CVE-2026-32708 is a stack-based buffer overflow vulnerability identified in the PX4-Autopilot software, a widely used open-source flight control solution for drones. The vulnerability specifically resides in the Zenoh uORB subscriber module, which handles communication messages. Prior to version 1.17.0-rc2, this component allocates a variable-length array (VLA) on the stack directly based on the length of incoming payloads without enforcing any upper bounds. A remote Zenoh publisher can exploit this by sending an oversized fragmented message, causing the subscriber to allocate an excessively large stack buffer and copy data beyond the intended limits. This results in a stack overflow condition that crashes the Zenoh bridge task, potentially leading to denial of service and enabling further exploitation to compromise system confidentiality and integrity. The vulnerability requires low-level privileges (local access) but no user interaction, and the attack vector is local (AV:L). The CVSS v3.1 base score is 7.8, reflecting high severity due to the combined impact on confidentiality, integrity, and availability. The flaw was publicly disclosed on March 13, 2026, and has been addressed in PX4-Autopilot version 1.17.0-rc2. No known exploits in the wild have been reported to date.
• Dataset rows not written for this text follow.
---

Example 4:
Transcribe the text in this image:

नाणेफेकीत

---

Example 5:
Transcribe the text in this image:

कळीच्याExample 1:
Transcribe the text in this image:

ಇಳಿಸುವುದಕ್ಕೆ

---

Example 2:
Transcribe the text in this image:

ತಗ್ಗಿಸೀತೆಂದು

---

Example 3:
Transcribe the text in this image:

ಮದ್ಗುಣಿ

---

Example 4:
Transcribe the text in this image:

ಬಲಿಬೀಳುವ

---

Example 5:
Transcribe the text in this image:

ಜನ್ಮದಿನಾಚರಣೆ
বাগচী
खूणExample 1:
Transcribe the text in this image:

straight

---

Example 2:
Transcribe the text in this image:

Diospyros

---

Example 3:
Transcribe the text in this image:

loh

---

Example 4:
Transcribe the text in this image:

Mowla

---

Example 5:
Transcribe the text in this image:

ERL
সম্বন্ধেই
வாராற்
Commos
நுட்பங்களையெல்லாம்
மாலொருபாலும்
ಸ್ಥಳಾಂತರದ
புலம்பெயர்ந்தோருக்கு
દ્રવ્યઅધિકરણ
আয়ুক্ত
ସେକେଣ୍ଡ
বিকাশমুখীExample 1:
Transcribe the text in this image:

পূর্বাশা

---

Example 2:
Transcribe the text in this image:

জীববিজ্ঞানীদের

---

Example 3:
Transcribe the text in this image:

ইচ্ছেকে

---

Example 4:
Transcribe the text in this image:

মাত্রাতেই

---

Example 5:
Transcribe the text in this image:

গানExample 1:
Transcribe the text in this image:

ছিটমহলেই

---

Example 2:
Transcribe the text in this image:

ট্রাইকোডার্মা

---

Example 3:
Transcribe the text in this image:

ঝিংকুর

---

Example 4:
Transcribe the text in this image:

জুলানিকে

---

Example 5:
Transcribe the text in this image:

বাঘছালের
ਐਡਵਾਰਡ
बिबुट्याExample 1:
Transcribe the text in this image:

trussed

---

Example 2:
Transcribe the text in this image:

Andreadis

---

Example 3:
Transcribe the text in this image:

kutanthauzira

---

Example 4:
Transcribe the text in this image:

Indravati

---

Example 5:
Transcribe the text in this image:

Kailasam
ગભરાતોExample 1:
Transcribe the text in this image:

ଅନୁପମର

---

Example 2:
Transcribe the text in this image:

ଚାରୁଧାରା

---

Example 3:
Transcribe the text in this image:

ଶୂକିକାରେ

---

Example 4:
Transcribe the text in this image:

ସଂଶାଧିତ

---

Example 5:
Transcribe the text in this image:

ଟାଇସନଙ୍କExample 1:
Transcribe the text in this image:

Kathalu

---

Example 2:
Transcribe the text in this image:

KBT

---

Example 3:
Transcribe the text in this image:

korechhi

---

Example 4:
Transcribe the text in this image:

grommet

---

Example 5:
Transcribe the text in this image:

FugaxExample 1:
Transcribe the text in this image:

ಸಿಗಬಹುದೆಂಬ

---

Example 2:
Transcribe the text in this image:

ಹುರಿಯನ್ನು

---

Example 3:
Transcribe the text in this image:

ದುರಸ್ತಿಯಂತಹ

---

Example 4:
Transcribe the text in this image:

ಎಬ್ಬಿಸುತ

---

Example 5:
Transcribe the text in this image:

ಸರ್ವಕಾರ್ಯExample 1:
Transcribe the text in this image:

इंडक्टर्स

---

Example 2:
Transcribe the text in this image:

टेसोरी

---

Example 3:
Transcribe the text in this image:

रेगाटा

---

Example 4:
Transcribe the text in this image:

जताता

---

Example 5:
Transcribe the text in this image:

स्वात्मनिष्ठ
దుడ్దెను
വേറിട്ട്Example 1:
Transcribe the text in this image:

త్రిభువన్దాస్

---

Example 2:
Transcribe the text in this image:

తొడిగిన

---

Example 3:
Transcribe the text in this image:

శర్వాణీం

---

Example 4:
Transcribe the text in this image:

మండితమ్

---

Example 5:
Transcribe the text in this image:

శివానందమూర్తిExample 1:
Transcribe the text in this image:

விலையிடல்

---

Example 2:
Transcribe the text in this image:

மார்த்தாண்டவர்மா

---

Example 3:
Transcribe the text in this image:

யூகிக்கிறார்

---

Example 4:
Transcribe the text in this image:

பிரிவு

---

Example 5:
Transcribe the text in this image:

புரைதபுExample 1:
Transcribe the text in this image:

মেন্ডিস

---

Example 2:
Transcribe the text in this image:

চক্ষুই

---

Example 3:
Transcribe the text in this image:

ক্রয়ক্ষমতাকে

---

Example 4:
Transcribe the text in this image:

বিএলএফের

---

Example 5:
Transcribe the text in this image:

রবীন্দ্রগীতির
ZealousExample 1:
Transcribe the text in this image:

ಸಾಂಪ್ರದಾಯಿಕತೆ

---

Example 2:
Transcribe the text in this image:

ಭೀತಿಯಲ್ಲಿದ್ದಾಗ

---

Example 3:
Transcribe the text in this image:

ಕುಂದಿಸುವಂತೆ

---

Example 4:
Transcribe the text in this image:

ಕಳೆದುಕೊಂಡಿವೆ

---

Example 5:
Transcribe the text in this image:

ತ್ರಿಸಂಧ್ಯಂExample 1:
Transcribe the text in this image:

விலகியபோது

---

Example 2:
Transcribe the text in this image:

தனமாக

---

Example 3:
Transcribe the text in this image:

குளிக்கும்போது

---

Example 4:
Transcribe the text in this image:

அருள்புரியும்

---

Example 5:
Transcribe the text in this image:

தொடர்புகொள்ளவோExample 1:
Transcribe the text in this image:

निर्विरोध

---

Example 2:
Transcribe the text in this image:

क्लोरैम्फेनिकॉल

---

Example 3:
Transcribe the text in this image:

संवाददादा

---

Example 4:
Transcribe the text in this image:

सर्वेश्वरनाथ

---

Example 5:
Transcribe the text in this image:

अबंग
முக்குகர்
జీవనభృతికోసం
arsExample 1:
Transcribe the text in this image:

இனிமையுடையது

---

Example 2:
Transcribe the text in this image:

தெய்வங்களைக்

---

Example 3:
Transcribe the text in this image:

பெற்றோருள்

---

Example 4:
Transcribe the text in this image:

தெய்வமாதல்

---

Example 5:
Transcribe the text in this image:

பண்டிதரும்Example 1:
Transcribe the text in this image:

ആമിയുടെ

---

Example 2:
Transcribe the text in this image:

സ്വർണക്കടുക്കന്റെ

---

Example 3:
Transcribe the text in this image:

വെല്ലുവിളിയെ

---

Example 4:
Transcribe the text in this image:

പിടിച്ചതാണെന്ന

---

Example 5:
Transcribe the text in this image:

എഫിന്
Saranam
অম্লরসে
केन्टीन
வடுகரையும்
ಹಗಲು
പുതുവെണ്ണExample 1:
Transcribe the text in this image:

The vulnerability poses significant risks to organizations deploying PX4-Autopilot in drone operations, including commercial, industrial, and research applications. Exploitation can cause denial of service by crashing critical flight control components, potentially leading to loss of drone control and mission failure. Furthermore, the stack overflow may be leveraged to execute arbitrary code, compromising the confidentiality and integrity of the drone’s systems and data. This could enable attackers to manipulate flight behavior, intercept sensitive telemetry, or disrupt drone fleets. Given the increasing reliance on drones for logistics, surveillance, agriculture, and defense, such disruptions could have operational, financial, and safety consequences. The requirement for local access limits remote exploitation but insider threats or compromised local networks could facilitate attacks. The vulnerability’s presence in an open-source autopilot framework means that a broad range of drone manufacturers and operators using PX4-Autopilot versions prior to 1.17.0-rc2 are at risk.

Organizations should immediately upgrade PX4-Autopilot to version 1.17.0-rc2 or later, where the vulnerability is fixed. Until upgrades are applied, restrict access to the Zenoh communication interface to trusted and authenticated entities only, minimizing exposure to untrusted local users or devices. Implement network segmentation and strict access controls to prevent unauthorized local access to drone control systems. Conduct thorough code reviews and fuzz testing on any custom extensions or integrations with the Zenoh uORB subscriber to detect similar unsafe memory operations. Employ runtime protections such as stack canaries, address space layout randomization (ASLR), and control flow integrity (CFI) where supported by the platform to mitigate exploitation impact. Monitor drone system logs for unusual crashes or communication anomalies indicative of attempted exploitation. Finally, maintain an incident response plan tailored to drone operational environments to quickly address potential compromises.